::: ENTRIES PROVIDED

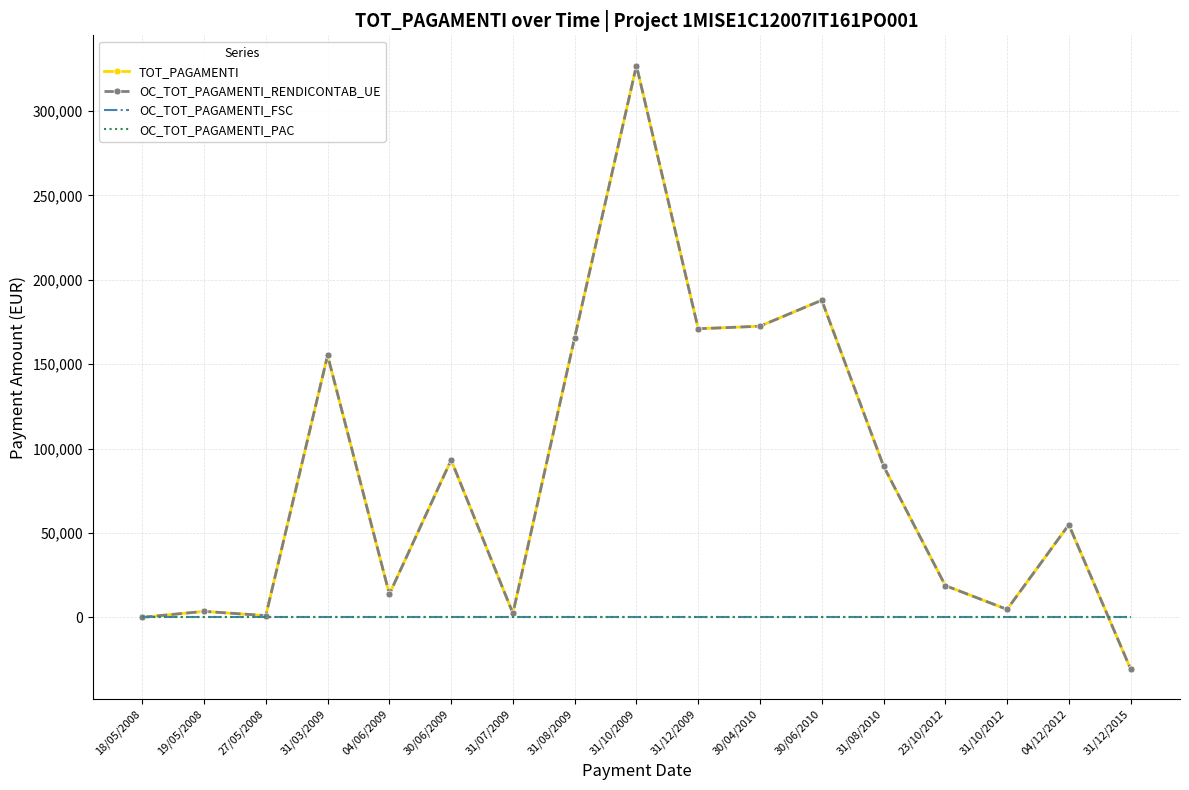

Reading left to right, what are all the values shown in this chart?

TOT_PAGAMENTI: 0.0	3525.0	1015.8	155256.8	13715.6	93248.6	2390.3	165776.9	326986.1	170980.9	172510.9	187902.7	89655.6	18813.8	4696.9	54858.1	-30583.0
OC_TOT_PAGAMENTI_RENDICONTAB_UE: 0.0	3525.0	1015.8	155256.8	13715.6	93248.6	2390.3	165776.9	326986.1	170980.9	172510.9	187902.7	89655.6	18813.8	4696.9	54858.1	-30583.0
OC_TOT_PAGAMENTI_FSC: 0.0	0.0	0.0	0.0	0.0	0.0	0.0	0.0	0.0	0.0	0.0	0.0	0.0	0.0	0.0	0.0	0.0
OC_TOT_PAGAMENTI_PAC: 0.0	0.0	0.0	0.0	0.0	0.0	0.0	0.0	0.0	0.0	0.0	0.0	0.0	0.0	0.0	0.0	0.0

::::::

§ **TASK OBJECTIVE**:
Rewrite the lines of every item above as a numbered list, skipping blank lines and leaving out the pictures.

§ **EXERCISE SOLUTION**:
1. Reading left to right, what are all the values shown in this chart?
2. TOT_PAGAMENTI: 0.0	3525.0	1015.8	155256.8	13715.6	93248.6	2390.3	165776.9	326986.1	170980.9	172510.9	187902.7	89655.6	18813.8	4696.9	54858.1	-30583.0
3. OC_TOT_PAGAMENTI_RENDICONTAB_UE: 0.0	3525.0	1015.8	155256.8	13715.6	93248.6	2390.3	165776.9	326986.1	170980.9	172510.9	187902.7	89655.6	18813.8	4696.9	54858.1	-30583.0
4. OC_TOT_PAGAMENTI_FSC: 0.0	0.0	0.0	0.0	0.0	0.0	0.0	0.0	0.0	0.0	0.0	0.0	0.0	0.0	0.0	0.0	0.0
5. OC_TOT_PAGAMENTI_PAC: 0.0	0.0	0.0	0.0	0.0	0.0	0.0	0.0	0.0	0.0	0.0	0.0	0.0	0.0	0.0	0.0	0.0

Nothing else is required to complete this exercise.